C’est là qu’entrent en scène les simulateurs, qui n’ont rien à voir avec les jeux vidéo grand public. Ecrans reproduisant l’environnement de vol, mouvements imprimés à l’appareil, sons: « cela ressemble à un vol réel à 98 ou 99% », affirme Otjan de Bruijn, président de l’ECA et pilote sur long-courrier chez KLM.

Un simulateur d'Airbus A350 (AFP/Archives - ERIC PIERMONT)

Un simulateur d’Airbus A350 (AFP/Archives – ERIC PIERMONT)
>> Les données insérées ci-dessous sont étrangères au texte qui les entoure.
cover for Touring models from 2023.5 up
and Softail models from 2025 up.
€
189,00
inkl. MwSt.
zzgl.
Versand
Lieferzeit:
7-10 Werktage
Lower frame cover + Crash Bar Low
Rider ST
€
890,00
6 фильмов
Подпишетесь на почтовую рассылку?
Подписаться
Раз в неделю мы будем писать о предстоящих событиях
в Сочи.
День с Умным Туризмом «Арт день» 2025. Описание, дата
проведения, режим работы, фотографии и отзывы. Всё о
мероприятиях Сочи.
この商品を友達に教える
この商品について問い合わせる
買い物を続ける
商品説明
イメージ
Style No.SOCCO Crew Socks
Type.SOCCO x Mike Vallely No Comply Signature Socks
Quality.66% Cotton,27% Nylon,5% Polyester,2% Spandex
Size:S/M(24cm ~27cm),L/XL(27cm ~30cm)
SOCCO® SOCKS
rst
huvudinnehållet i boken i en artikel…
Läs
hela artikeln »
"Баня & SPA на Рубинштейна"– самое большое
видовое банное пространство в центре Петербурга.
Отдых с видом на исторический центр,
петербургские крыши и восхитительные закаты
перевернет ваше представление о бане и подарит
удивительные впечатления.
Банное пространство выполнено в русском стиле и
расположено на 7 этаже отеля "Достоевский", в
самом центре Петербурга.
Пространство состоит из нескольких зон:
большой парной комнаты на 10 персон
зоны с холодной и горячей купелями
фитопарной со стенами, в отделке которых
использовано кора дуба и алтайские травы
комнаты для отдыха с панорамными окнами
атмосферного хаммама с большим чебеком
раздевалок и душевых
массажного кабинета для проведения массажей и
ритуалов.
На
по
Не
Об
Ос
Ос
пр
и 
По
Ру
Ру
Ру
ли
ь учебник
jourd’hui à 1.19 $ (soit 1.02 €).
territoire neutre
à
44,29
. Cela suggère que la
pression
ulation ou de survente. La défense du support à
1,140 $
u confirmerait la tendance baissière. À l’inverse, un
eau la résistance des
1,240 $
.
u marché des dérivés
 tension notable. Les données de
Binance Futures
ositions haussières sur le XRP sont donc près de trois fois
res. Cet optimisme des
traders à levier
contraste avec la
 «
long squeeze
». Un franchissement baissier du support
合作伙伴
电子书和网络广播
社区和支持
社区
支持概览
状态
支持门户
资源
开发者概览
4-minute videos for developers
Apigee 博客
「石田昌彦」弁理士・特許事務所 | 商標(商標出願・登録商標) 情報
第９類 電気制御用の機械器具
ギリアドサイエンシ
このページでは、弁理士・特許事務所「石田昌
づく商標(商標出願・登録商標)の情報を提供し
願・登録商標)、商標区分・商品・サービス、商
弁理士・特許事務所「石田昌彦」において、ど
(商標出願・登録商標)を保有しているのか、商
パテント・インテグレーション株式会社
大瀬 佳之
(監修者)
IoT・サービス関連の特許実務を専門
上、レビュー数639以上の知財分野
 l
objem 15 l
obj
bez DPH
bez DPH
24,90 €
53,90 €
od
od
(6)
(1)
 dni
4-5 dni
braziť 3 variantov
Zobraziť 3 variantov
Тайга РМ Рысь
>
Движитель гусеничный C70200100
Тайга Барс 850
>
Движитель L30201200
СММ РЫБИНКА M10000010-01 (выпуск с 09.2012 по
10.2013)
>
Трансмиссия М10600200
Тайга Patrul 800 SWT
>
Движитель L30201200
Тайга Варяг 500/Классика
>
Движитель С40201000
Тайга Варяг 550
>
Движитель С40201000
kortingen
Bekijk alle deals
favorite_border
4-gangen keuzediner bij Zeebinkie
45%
L’OACI accepte le recours à ces appareils pour proroger les licences. Les pilotes doivent aussi passer deux fois par an des examens théoriques et pratiques plus poussés où sont évaluées notamment leurs capacités à réagir à des pannes ou des situations d’urgence.

Des séances de simulateur sont possibles à la demande chez Air France pour limiter l’ankylose au retour aux commandes, tout à fait normale selon M. Lacroute, qui dresse un parallèle: « après le premier confinement, quand j’ai repris ma voiture, le premier créneau que j’ai fait n’était pas très réussi (…) le deuxième était mieux. Dans notre métier, la pratique est fondamentale ».

– Soutien psychologique –

« Les garde-fous sont tellement importants qu’on n’arrive pas dans le risque », insiste Xavier Tytelman, spécialiste de la sécurité aérienne, alors que ces dernières semaines, la presse américaine a fait état d’incidents mineurs attribués par des pilotes au fait qu’ils étaient « rouillés » par l’inactivité.

Pour cet expert, « ce qui a été mesuré, c’est une augmentation du nombre de remises de gaz » pour reprendre de l’altitude après une approche pas optimale (vitesse, sortie des volets…): « il y a des écarts qui sont dans les marges, et c’est pour cela qu’il y a des marges ».

Contactées par l’AFP, ni l’Agence européenne de la sécurité aérienne (EASA) ni la Direction générale de l’aviation civile en France n’ont dit avoir connaissance d’incidents, l’EASA reconnaissant que « le manque de pratique opérationnelle des pilotes constitue un point d’attention » justement traité par les simulateurs.

Simulateur d'Air France près de l'aéroport de Roissy, en 2019 (AFP/Archives - ERIC PIERMONT)

Simulateur d’Air France près de l’aéroport de Roissy, en 2019 (AFP/Archives – ERIC PIERMONT)

Contrairement à Air France, certaines compagnies ne font voler qu’une partie de leurs effectifs. Une source de tensions et de perte de moral alors que selon l’ECA quelque 18.000 pilotes en Europe ont été licenciés ou risquent de l’être. Et ceux qui volent encore ont vu leur rémunération amputée par la disparition de primes liées à l’activité.

Dans une récente étude portant sur 2.600 pilotes dans le monde publiée par l’agence de recrutement Goose et le média spécialisé FlightGlobal, 82% des pilotes volant régulièrement ou en chômage partiel affirmaient craindre pour leur emploi, un choc pour un secteur qui connaissait encore une pénurie de main-d’œuvre en 2019. Les scénarios les plus optimistes ne voient pas un retour au trafic pré-pandémie avant 2024.

Conscientes des risques psychologiques, de nombreuses compagnies ont mis en place des cellules de soutien. « On ne s’occupe pas seulement de l’entraînement pratique, mais aussi du côté personnel », explique Mme Harter, même si les dispositifs varient selon les statuts, les compagnies et les pays.